Davacı vekili, ... Gazetesi"nin 12/05/2015 tarihli nüshasında ""Dalkavuk Konuştu"" başlığı ile yayınlanmış yazı içeriğinde, müvekkilinin Cumhurbaşkanı hakkında ""Ona anam, babam, eşim, çocuklarım feda olsun"" şeklinde sözler söylediği yazılarak toplumsal saygınlığının rencide edildiğini, oysa ki müvekkili tarafından ""eşim"" kelimesi kullanılmadığı halde bu sözün de eklenerek müvekkili tarafından söylenilmiş gibi gösterildiğini ve bu durumun kişilik haklarına zarar verdiğini belirterek manevi zararının tazmini ile kınama kararı verilmesi ve bu kararın ilan edilmesi isteminde bulunmuştur.
Davalılar vekili; davanın reddine karar verilmesi gerektiğini savunmuştur.
Mahkemece, davaya konu yazıda davacı hakkında kullanılan dalkavuk kelimesinin, davacının birçok medya kanalında yayınlanan "...bu sözlerimi ..."a söylemeyin ona dalkavukluk yaptığımı sanır" şeklindeki beyanından alıntı olarak yazıldığı, özle biçim arasındaki dengenin korunduğu, haberin güncel nitelik taşıyıp başkaca bir yorum içermediği gibi başkaca basın ve medya organlarında da benzer şekilde yer aldığı, bu haliyle ifade ve basın özgürlüğü kapsamında bulunduğu gerekçesi ile davanın reddine karar verilmiştir.

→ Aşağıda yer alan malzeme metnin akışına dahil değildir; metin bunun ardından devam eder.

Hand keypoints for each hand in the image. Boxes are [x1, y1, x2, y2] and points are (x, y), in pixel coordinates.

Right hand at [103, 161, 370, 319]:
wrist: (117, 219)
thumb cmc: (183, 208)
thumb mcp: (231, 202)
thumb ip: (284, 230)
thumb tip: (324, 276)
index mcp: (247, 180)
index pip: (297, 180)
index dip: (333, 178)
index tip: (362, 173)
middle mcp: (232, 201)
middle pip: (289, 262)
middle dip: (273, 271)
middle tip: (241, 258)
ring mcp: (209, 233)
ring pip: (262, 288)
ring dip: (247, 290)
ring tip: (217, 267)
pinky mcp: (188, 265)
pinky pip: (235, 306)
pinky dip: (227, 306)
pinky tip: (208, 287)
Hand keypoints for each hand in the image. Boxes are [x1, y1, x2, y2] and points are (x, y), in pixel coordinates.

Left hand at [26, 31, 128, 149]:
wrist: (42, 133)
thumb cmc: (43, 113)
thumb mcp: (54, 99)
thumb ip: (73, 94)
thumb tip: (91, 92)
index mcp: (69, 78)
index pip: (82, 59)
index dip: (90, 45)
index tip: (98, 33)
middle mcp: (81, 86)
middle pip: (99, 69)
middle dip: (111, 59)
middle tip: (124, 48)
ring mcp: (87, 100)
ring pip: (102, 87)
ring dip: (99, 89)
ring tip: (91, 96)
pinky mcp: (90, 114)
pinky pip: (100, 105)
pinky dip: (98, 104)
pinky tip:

Hükme karşı davacı vekili tarafından istinaf talebinde bulunulmuştur.
Bölge Adliye Mahkemesince; davacının söz konusu haber nedeniyle toplum nezdinde rencide olduğu, kişilik haklarının zarara uğradığı ayrıca haberin basın ve ifade özgürlüğü kapsamında değerlendirilemeyeceği belirtilerek, davacının istinaf başvurusunun kısmen kabulüne
ve ... 15. Asliye Hukuk Mahkemesinin 2015/425 esas 2017/160 sayılı kararının HMK 353/1-b-2 maddesi uyarınca düzeltilerek; davanın manevi tazminat yönünden kabulüne, yayın ve kınama kararına dair talebin ise reddine karar verilmiş; hüküm, taraflarca temyiz edilmiştir.
Basın özgürlüğü, Anayasanın 28. maddesi ile 5187 sayılı Basın Yasasının 1. ve 3. maddelerinde düzenlenmiştir. Bu düzenlemelerde basının özgürce yayın yapmasının güvence altına alındığı görülmektedir. Basına sağlanan güvencenin amacı; toplumun sağlıklı, mutlu ve güvenlik içinde yaşayabilmesini gerçekleştirmektir. Bu durum da halkın dünyada ve özellikle içinde yaşadığı toplumda meydana gelen ve toplumu ilgilendiren konularda bilgi sahibi olması ile olanaklıdır. Basın, olayları izleme, araştırma, değerlendirme, yayma ve böylece kişileri bilgilendirme, öğretme, aydınlatma ve yönlendirmede yetkili ve aynı zamanda sorumludur. Basının bu nedenle ayrı bir konumu bulunmaktadır.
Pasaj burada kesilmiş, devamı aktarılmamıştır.